Jennings nodded sympathetically. The ABL had been a source of frustration to the people working on it, not for technical reasons although the program had been, to put it mildly ‘challenging’ but for finance. The budget had never been enough to work at optimum speed and there was always the threat of it being cut completely. At least that had gone, but the problem was now the constant push to get the program operational.

“And its not as if we don’t have things to work out yet.” Allansen was still talking. “The laser has a tendency to overheat and we’re not sure if the fire control system will be good enough to take on a baldrick. It’s infra-red and was designed to lock on to the flare from the end of a ballistic missile. That’s a whole world hotter than a baldrick and the egg-heads aren’t sure it’ll work against them.”

“The fighter jocks are complaining about the AIM-9 as well. Apparently it has real difficulty locking on to a baldrick. Still the 120s are doing well.”

“Yeah, but we don’t carry them. I’ve been on about that. What’s the point of building a critical bird like this and then giving us nothing to defend ourselves with? To do our job, we’d have to be within 300 klicks of an enemy missile base and you can’t tell me the bad guys will be happy about that. Yet here we are, the biggest, most expensive clay pigeon in the world.”

“Harpies ain’t no skeet-shooters, that’s for sure?”

“No? They took down enough helicopters for the Army to stop using them until the fighter jocks could clear the sky. OK, we’re safe enough from harpies at 40,000 feet but who knows what we’ll be facing next time around. And there is a next time coming, everybody knows it. Anyway, Mickey, that’s not why I asked you over.

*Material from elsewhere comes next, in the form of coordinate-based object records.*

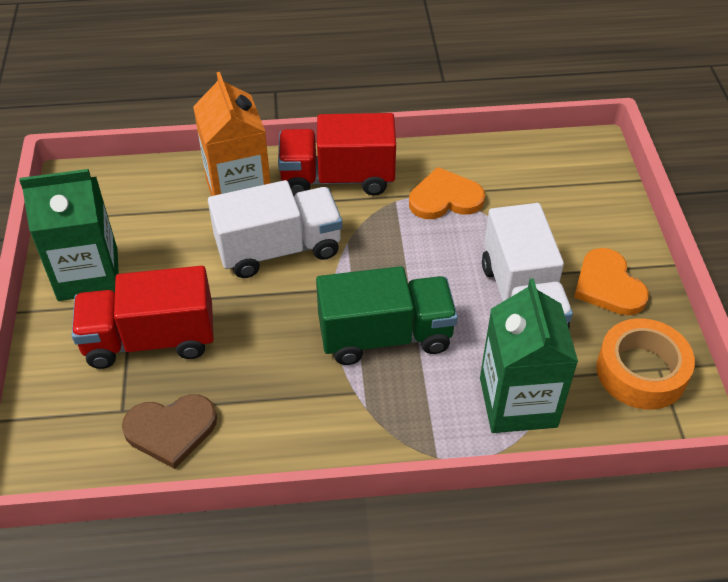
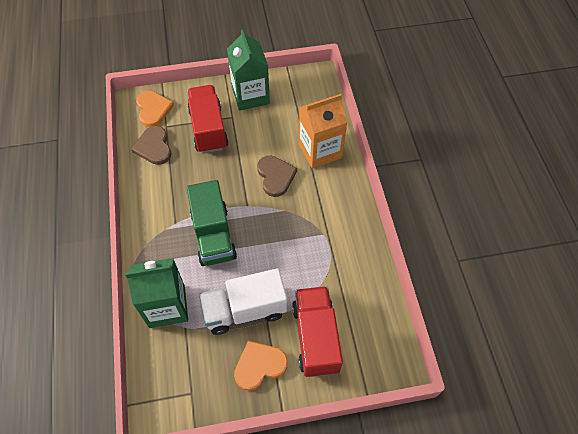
camera: 85 degrees right, 10 degrees up
(279, 249) = (275, 176): white truck -> brown heart
(337, 178) = (339, 200): red truck -> red truck (315, 337)
(445, 198) = (329, 263): orange heart -> orange heart (153, 109)
(641, 371) = (188, 381): orange tape -> none

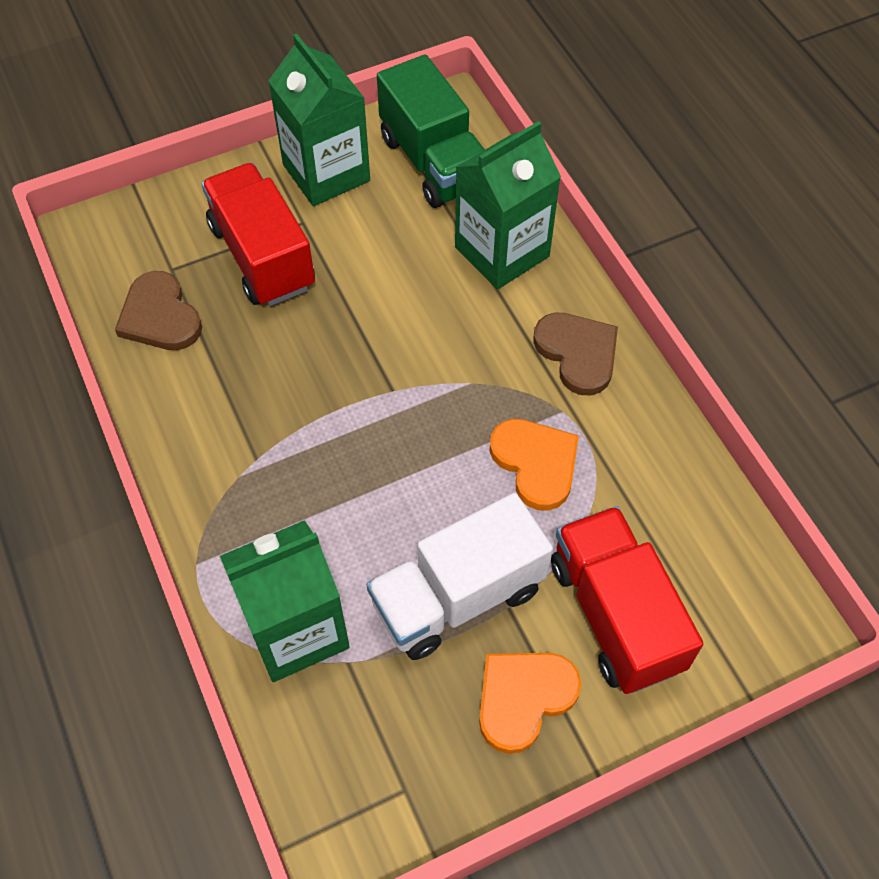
camera: 15 degrees left, 0 degrees up
(153, 109) = (133, 241): orange heart -> orange heart (536, 463)
(213, 235) = (344, 464): green truck -> green truck (434, 162)
(275, 176) = (430, 320): brown heart -> brown heart (578, 353)
(320, 151) = (502, 252): orange carton -> green carton

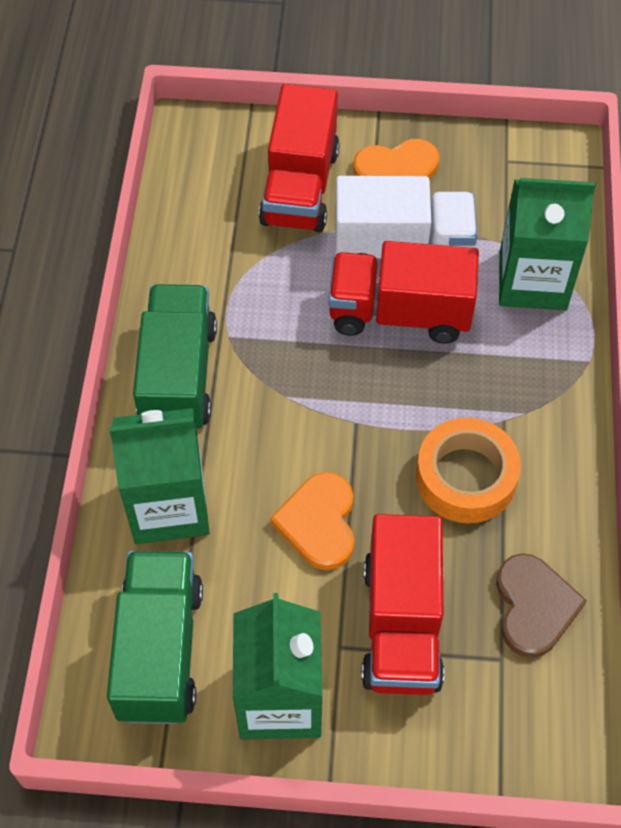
camera: 150 degrees left, 0 degrees up
(267, 390) = (465, 477): none -> orange tape
(416, 518) = (399, 313): none -> red truck
(536, 463) = (280, 308): orange heart -> orange heart (319, 523)
(578, 353) = (178, 376): brown heart -> green truck

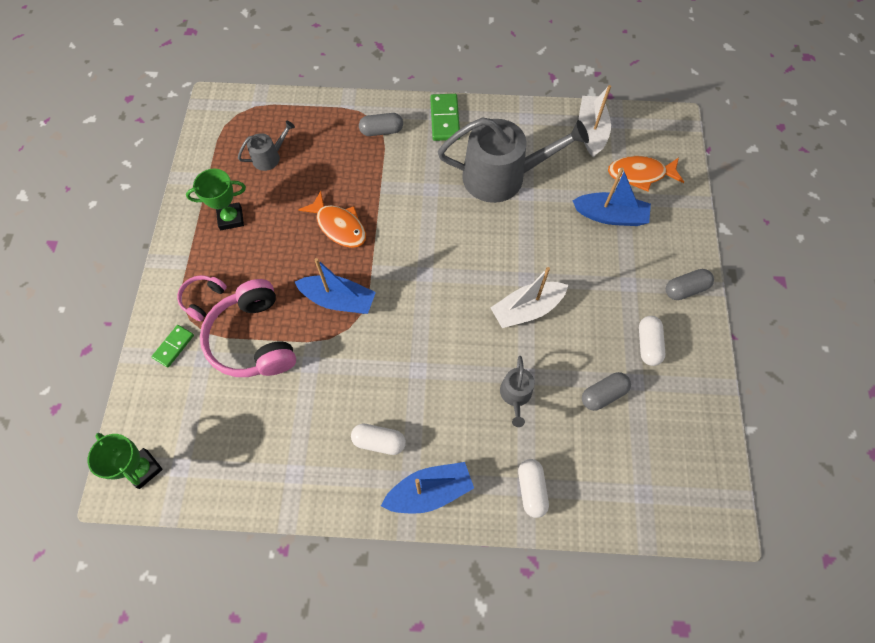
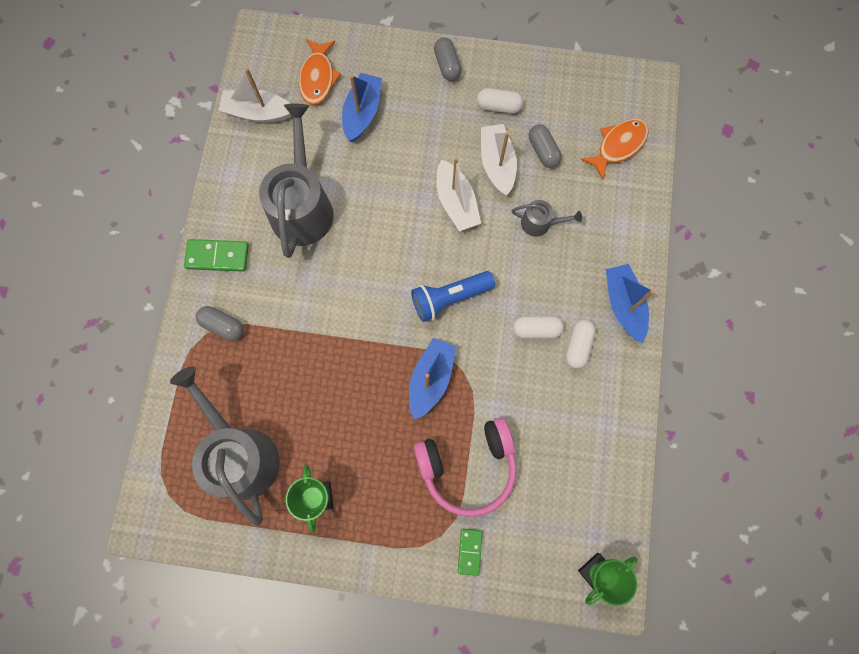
camera: 85 degrees left, 10 degrees up
(174, 346) = (470, 551): green domino -> green domino turned 60 degrees clockwise
(203, 299) = (417, 523): pink headphones -> none
(269, 157) = (240, 454): grey watering can -> grey watering can, size x2.18
(339, 226) = (343, 376): orange fish -> orange fish (618, 146)
(381, 131) = (223, 325): grey capsule -> grey capsule turned 60 degrees counterclockwise
(422, 310) = (449, 298): none -> blue flashlight
(531, 489) = (623, 221): white capsule -> white capsule (536, 329)
(578, 347) = (497, 164): none -> white boat

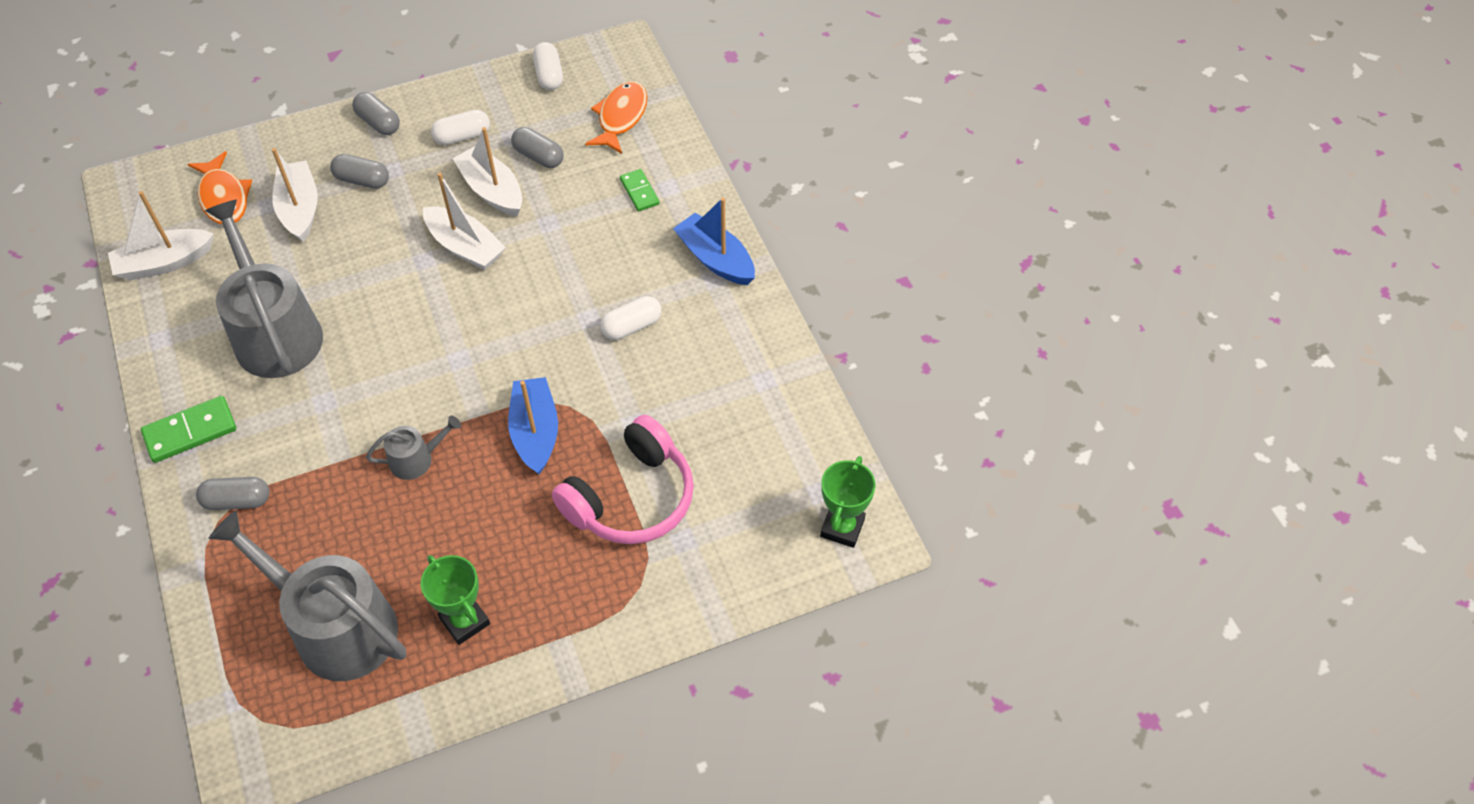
camera: 30 degrees left, 20 degrees down
(362, 113) = (300, 209): blue boat -> white boat
(414, 110) = (362, 180): none -> grey capsule
(449, 298) = (511, 342): blue flashlight -> none
(470, 551) = (684, 582): green domino -> green domino (639, 192)
(539, 223) = (575, 224): grey watering can -> grey watering can (416, 459)
(577, 346) = (688, 320): white capsule -> white capsule (549, 75)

My copilot, Jimmy Grainger, is being assigned to one of the new birds Boeing is building. He’s leaving end of the month and I won’t be seeing him much in between. Want to join the crew? It’ll get you out from behind that desk.”

“Oh nooo. Why should I want to fly an aircraft when I can sit behind a nice comfortable desk, just loaded with routine paperwork? I’ll make you a counter offer, you can have my desk and I’ll have your bird.”

“Not a chance. Seriously, if you want the job, its yours. The Air Force is calling back all of its retirees and the ones who are too old to stand up without a walker get the desk jobs. You should see the F-111 wing that’s forming up in Washington. And you heard about the B-29s I guess.” Allansen adopted a comically exaggerated ‘hush secret’ pose, looking around theatrically. “I hear you’re down for transfer to a B-17 wing if you don’t get out from behind that desk.”